While working on optimizing page load times for a high-profile AJAX application, I had a chance to investigate how much I could reduce latency due to external objects. Specifically, I looked into how the HTTP client implementation in common browsers and characteristics of common Internet connections affect page load time for pages with many small objects.
I found a few things to be interesting:
IE, Firefox, and Safari ship with HTTP pipelining disabled by default; Opera is the only browser I know of that enables it. No pipelining means each request has to be answered and its connection freed up before the next request can be sent. This incurs average extra latency of the round-trip (ping) time to the user divided by the number of connections allowed. Or if your server has HTTP keepalives disabled, doing another TCP three-way handshake adds another round trip, doubling this latency.
By default, IE allows only two outstanding connections per hostname when talking to HTTP/1.1 servers or eight-ish outstanding connections total. Firefox has similar limits. Using up to four hostnames instead of one will give you more connections. (IP addresses don't matter; the hostnames can all point to the same IP.)
Most DSL or cable Internet connections have asymmetric bandwidth, at rates like 1.5Mbit down/128Kbit up, 6Mbit down/512Kbit up, etc. Ratios of download to upload bandwidth are commonly in the 5:1 to 20:1 range. This means that for your users, a request takes the same amount of time to send as it takes to receive an object of 5 to 20 times the request size. Requests are commonly around 500 bytes, so this should significantly impact objects that are smaller than maybe 2.5k to 10k. This means that serving small objects might mean the page load is bottlenecked on the users' upload bandwidth, as strange as that may sound.
Using these, I came up with a model to guesstimate the effective bandwidth of users of various flavors of network connections when loading various object sizes. It assumes that each HTTP request is 500 bytes and that the HTTP reply includes 500 bytes of headers in addition to the object requested. It is simplistic and only covers connection limits and asymmetric bandwidth, and doesn't account for the TCP handshake of the first request of a persistent (keepalive) connection, which is amortized when requesting many objects from the same connection. Note that this is best-case effective bandwidth and doesn't include other limitations like TCP slow-start, packet loss, etc. The results are interesting enough to suggest avenues of exploration but are no substitute for actually measuring the difference with real browsers.
To show the effect of keepalives and multiple hostnames, I simulated a user on net offering 1.5Mbit down/384Kbit up who is 100ms away with 0% packet loss. This roughly corresponds to medium-speed ADSL on the other side of the U.S. from your servers. Shown here is the effective bandwidth while loading a page with many objects of a given size, with effective bandwidth defined as total object bytes received divided by the time to receive them:
Interesting things to note:
For objects of relatively small size (the left-hand portion of the graph), you can see from the empty space above the plotted line how little of the user's downstream bandwidth is being used, even though the browser is requesting objects as fast as it can. This user has to be requesting objects larger than 100k before he's mostly filling his available downstream bandwidth.
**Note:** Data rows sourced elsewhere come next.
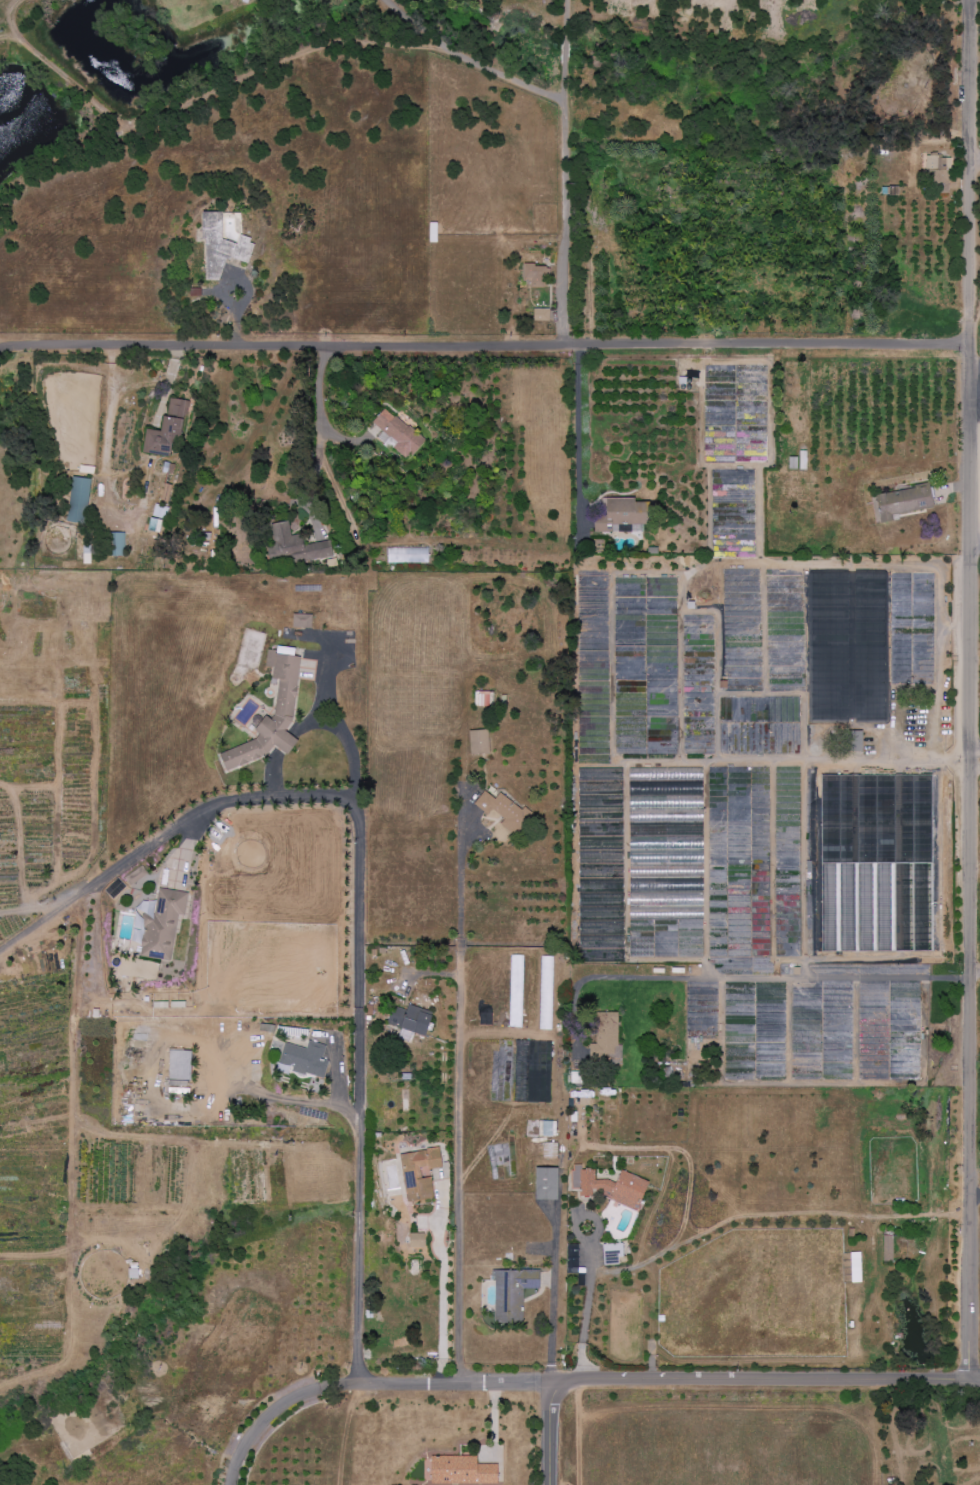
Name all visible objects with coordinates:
road: (416, 23)
road: (421, 44)
road: (975, 156)
road: (563, 168)
building: (939, 169)
building: (433, 233)
building: (221, 247)
building: (535, 275)
building: (541, 315)
road: (282, 340)
road: (765, 346)
road: (976, 363)
road: (318, 430)
road: (975, 430)
building: (167, 431)
building: (398, 432)
road: (579, 432)
building: (798, 461)
building: (78, 500)
building: (904, 502)
building: (159, 511)
building: (153, 524)
building: (117, 544)
building: (295, 546)
building: (407, 555)
road: (975, 555)
building: (302, 620)
road: (940, 678)
road: (971, 692)
building: (285, 697)
building: (479, 741)
building: (855, 741)
road: (350, 743)
road: (927, 759)
road: (975, 767)
building: (503, 811)
road: (975, 867)
road: (105, 876)
building: (161, 924)
road: (788, 977)
road: (361, 1008)
building: (410, 1019)
building: (607, 1035)
road: (193, 1047)
building: (305, 1059)
building: (179, 1072)
road: (457, 1111)
building: (547, 1128)
building: (550, 1150)
building: (419, 1173)
building: (547, 1183)
building: (610, 1186)
road: (975, 1194)
road: (757, 1219)
building: (417, 1240)
building: (888, 1248)
building: (613, 1250)
building: (856, 1267)
building: (512, 1293)
road: (554, 1299)
road: (587, 1306)
road: (438, 1383)
road: (766, 1384)
road: (264, 1423)
road: (552, 1434)
building: (462, 1471)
For objects under roughly 8k in size, you can double his effective bandwidth by turning keepalives on and spreading the requests over four hostnames. This is a huge win.
If the user were to enable pipelining in his browser (such as setting Firefox's network.http.pipelining in about:config), the number of hostnames we use wouldn't matter, and he'd make even more effective use of his available bandwidth. But we can't control that server-side.
Perhaps more clearly, the following is a graph of how much faster pages could load for an assortment of common access speeds and latencies with many external objects spread over four hostnames and keepalives enabled. Baseline (0%) is one hostname and keepalives disabled.
Interesting things from that graph:
If you load many objects smaller than 10k, both local users and ones on the other side of the world could see substantial improvement from enabling keepalives and spreading requests over 4 hostnames.
There is a much greater improvement for users further away.
This will matter more as access speeds increase. The user on 100meg ethernet only 20ms away from the server saw the biggest improvement.
One more thing I examined was the effect of request size on effective bandwidth. The above graphs assumed 500 byte requests and 500 bytes of reply headers in addition to the object contents. How does changing that affect performance of our 1.5Mbit down/384Kbit up and 100ms away user, assuming we're already using four hostnames and keepalives?
This shows that at small object sizes, we're bottlenecked on the upstream bandwidth. The browser sending larger requests (such as ones laden with lots of cookies) seems to slow the requests down by 40% worst-case for this user.
As I've said, these graphs are based on a simulation and don't account for a number of real-world factors. But I've unscientifically verified the results with real browsers on real net and believe them to be a useful gauge. I'd like to find the time and resources to reproduce these using real data collected from real browsers over a range of object sizes, access speeds, and latencies.